#### [Task directions]
Locate every line in the items below that contains the string "marker", and copy each of those lines.

#### [Input]
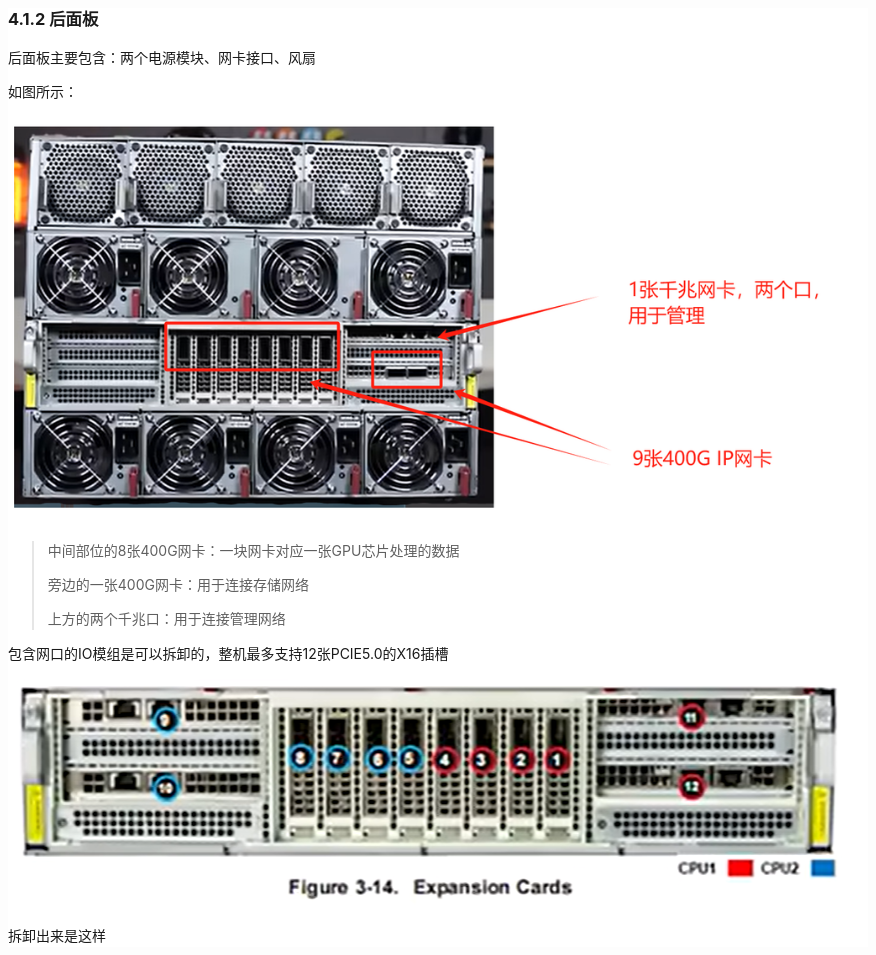 ### 4.1.2 后面板

后面板主要包含：两个电源模块、网卡接口、风扇

如图所示：

![超微H100服务器后面板](../../img/image-20240802145043149.png)

> 中间部位的8张400G网卡：一块网卡对应一张GPU芯片处理的数据
>
> 旁边的一张400G网卡：用于连接存储网络
>
> 上方的两个千兆口：用于连接管理网络

包含网口的IO模组是可以拆卸的，整机最多支持12张PCIE5.0的X16插槽

![IO模组支持的PCIE通道](../../img/image-20240802145647352.png)

拆卸出来是这样
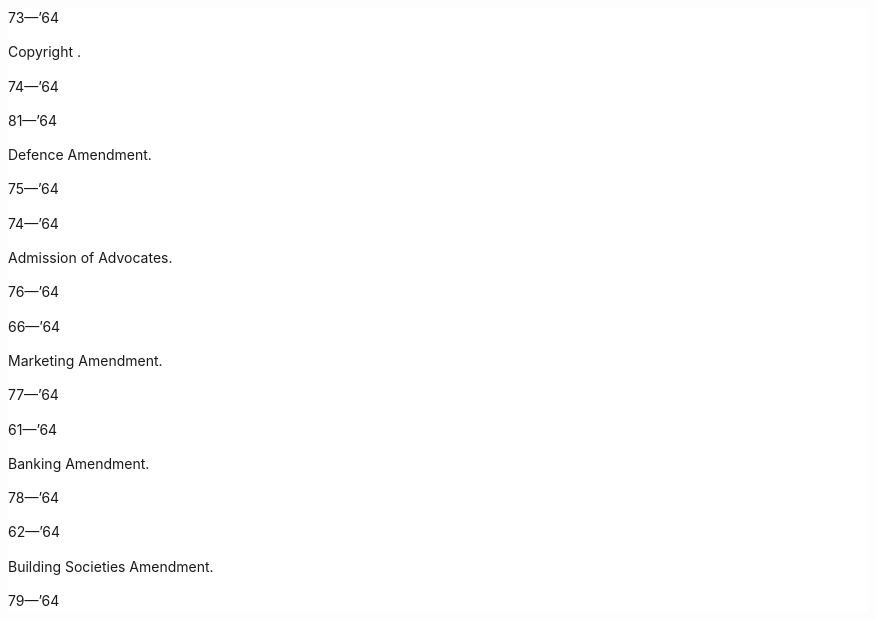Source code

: </tr>

<tr>

<td><p>73&#x2014;&#x2019;64</p></td>

<td><p></p></td>

<td><p>Copyright <noteRef href="#note02_p10" marker="(w)"/>.</p></td>

</tr>

<tr>

<td><p>74&#x2014;&#x2019;64</p></td>

<td><p>81&#x2014;&#x2019;64<noteRef href="#note04_p10" marker="*"/></p></td>

<td><p>Defence Amendment.</p></td>

</tr>

<tr>

<td><p>75&#x2014;&#x2019;64</p></td>

<td><p>74&#x2014;&#x2019;64<noteRef href="#note05_p10" marker="&#x2020;"/></p></td>

<td><p>Admission of Advocates.</p></td>

</tr>

<tr>

<td><p>76&#x2014;&#x2019;64</p></td>

<td><p>66&#x2014;&#x2019;64<noteRef href="#note05_p10" marker="&#x2020;"/></p></td>

<td><p>Marketing Amendment.</p></td>

</tr>

<tr>

<td><p>77&#x2014;&#x2019;64</p></td>

<td><p>61&#x2014;&#x2019;64<noteRef href="#note04_p10" marker="*"/></p></td>

<td><p>Banking Amendment.</p></td>

</tr>

<tr>

<td><p>78&#x2014;&#x2019;64</p></td>

<td><p>62&#x2014;&#x2019;64<noteRef href="#note05_p10" marker="&#x2020;"/></p></td>

<td><p>Building Societies Amendment.</p></td>

</tr>

<tr>

<td><p>79&#x2014;&#x2019;64</p></td>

#### [Exercise output]
<td><p>Copyright <noteRef href="#note02_p10" marker="(w)"/>.</p></td>
<td><p>81&#x2014;&#x2019;64<noteRef href="#note04_p10" marker="*"/></p></td>
<td><p>74&#x2014;&#x2019;64<noteRef href="#note05_p10" marker="&#x2020;"/></p></td>
<td><p>66&#x2014;&#x2019;64<noteRef href="#note05_p10" marker="&#x2020;"/></p></td>
<td><p>61&#x2014;&#x2019;64<noteRef href="#note04_p10" marker="*"/></p></td>
<td><p>62&#x2014;&#x2019;64<noteRef href="#note05_p10" marker="&#x2020;"/></p></td>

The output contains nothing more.